King of Retail: Slow Down Rule Making

 A newly formed specialist in market structure issues on Monday recommended to the Securities and Exchange Commission that it slow down its approval of new rules and order types, in order to avoid unexpected market disruptions.

KOR Trading, an Omaha firm led by former TD Ameritrade executive Christopher Nagy, said highly publicized market events such as the BATS Global Markets failed IPO in March, the Facebook IPO that was delayed and whose orders were not smoothly carried out by the Nasdaq Stock Market and the Knight Capital flood of mistaken orders on August 1 all “can be traced back to coding and order-type changes” that were filed with the SEC and got immediate approval with little or no comment.”

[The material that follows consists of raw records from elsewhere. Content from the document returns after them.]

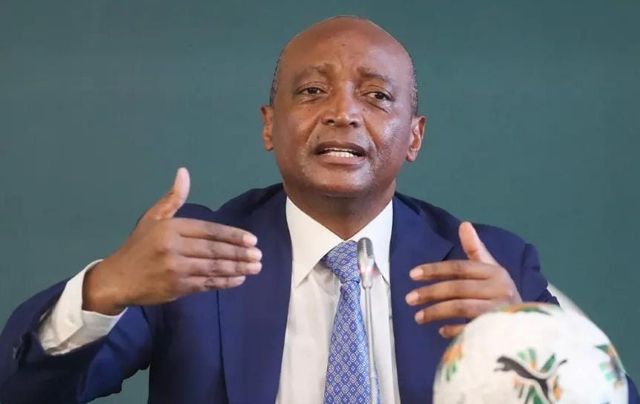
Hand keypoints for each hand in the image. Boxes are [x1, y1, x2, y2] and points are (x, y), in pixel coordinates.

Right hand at [83, 168, 261, 314]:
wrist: (117, 279)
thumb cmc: (139, 246)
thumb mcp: (152, 218)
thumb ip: (173, 198)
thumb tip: (184, 172)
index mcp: (171, 228)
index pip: (209, 230)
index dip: (232, 235)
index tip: (252, 240)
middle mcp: (174, 248)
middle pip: (214, 250)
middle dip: (239, 254)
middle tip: (259, 256)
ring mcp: (176, 270)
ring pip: (213, 268)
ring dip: (237, 269)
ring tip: (255, 268)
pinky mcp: (177, 288)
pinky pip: (206, 284)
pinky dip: (224, 282)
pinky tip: (239, 280)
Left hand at [405, 221, 520, 337]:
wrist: (531, 326)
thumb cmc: (502, 294)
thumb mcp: (491, 270)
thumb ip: (475, 250)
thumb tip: (464, 224)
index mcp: (495, 272)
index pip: (459, 267)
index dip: (435, 270)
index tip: (412, 275)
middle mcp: (499, 288)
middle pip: (458, 287)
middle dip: (430, 293)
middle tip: (409, 299)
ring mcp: (500, 309)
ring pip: (462, 307)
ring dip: (436, 312)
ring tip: (417, 318)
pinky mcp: (500, 329)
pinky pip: (472, 328)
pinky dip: (454, 330)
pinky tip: (440, 331)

The SEC on Tuesday is holding a Market Technology Roundtable to try and identify the cause of errors in the BATS, Facebook and Knight cases and find ways to preclude recurrences.

Besides the call for a slower, more considered rule-making process, at least four individuals and organizations on Friday and Monday called for the SEC to add Eric Hunsader to the panelists appearing before it Tuesday.

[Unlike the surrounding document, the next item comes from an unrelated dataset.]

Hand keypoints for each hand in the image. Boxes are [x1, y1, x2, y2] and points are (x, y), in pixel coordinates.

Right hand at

Hunsader and his firm, market data aggregator Nanex.net of Winnetka, Ill., have been at the forefront of statistically identifying the emergence and causes of market disruptions from the Flash Crash of May 6, 2010, to the Knight Capital flood of erroneous orders on August 1.

In the case of the failed BATS IPO of March 23, Nagy and KOR Trading said that the problem was traced back to a single he issue was traced back to a single line of faulty computer code, updated in anticipation of the IPO.

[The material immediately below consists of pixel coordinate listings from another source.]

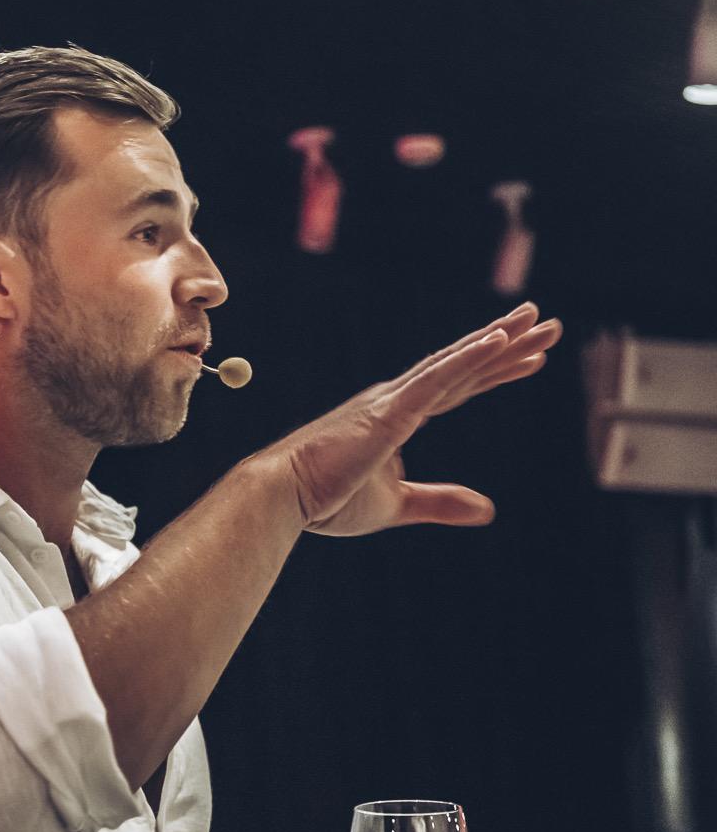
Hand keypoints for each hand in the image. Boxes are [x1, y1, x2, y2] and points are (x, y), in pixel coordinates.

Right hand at [262, 302, 561, 536]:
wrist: (284, 497)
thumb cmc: (326, 499)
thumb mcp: (398, 505)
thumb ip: (440, 502)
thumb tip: (488, 510)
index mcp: (397, 417)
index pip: (458, 388)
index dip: (494, 371)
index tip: (530, 358)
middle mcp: (398, 399)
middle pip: (466, 367)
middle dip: (508, 345)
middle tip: (547, 324)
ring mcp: (394, 400)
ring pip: (457, 363)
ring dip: (498, 340)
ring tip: (536, 320)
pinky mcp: (390, 411)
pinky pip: (438, 378)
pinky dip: (469, 358)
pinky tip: (498, 341)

“While BATS did institute rule filings which required expedited processing for commission approval” under the Dodd-Frank Wall Street Reform Act of 2010, “BATS subsequently submitted a filing and (got) immediate effectiveness of a proposed rule change to modify” a rule on auctions of exchange-listed securities on February 10th, 2012, 26 business days before the launch of the failed IPO.

In the case of Nasdaq’s botched Facebook IPO, “Nasdaq submitted many filings prior to the Facebook IPO,’’ Nagy said.

In one, Nasdaq’s filed and got immediate effectiveness of a rule to adopt a modification in the process for initiating trading of a security for an initial public offering on March 19, 2012.

That “required coding changes with Nasdaq from brokers and dealers to a specific order type who route to Nasdaq. Neither of the rules described above, nor Nasdaq’s filing on Rule 4753 in January 27th 12 which was also filed as immediate effectiveness, received any comment. ‘ 

In the Knight Capital case, the cause can be traced “to coding changes required as a result of NYSE’s new order-type entitled, Retail Liquidity Program.’’

The commission, KOR and Nagy say, realized “the complex nature of the program and delayed approval two times (the maximum allowed) until its final approval on July 3rd, 2012.”

“While one would surmise that there was ample time for testing and coding changes, consider that the rule was adopted on July 3rd and NYSE implemented the program on August 1st, just 19 business days post approval,’’ KOR and Nagy said in a comment letter filed Monday with the SEC.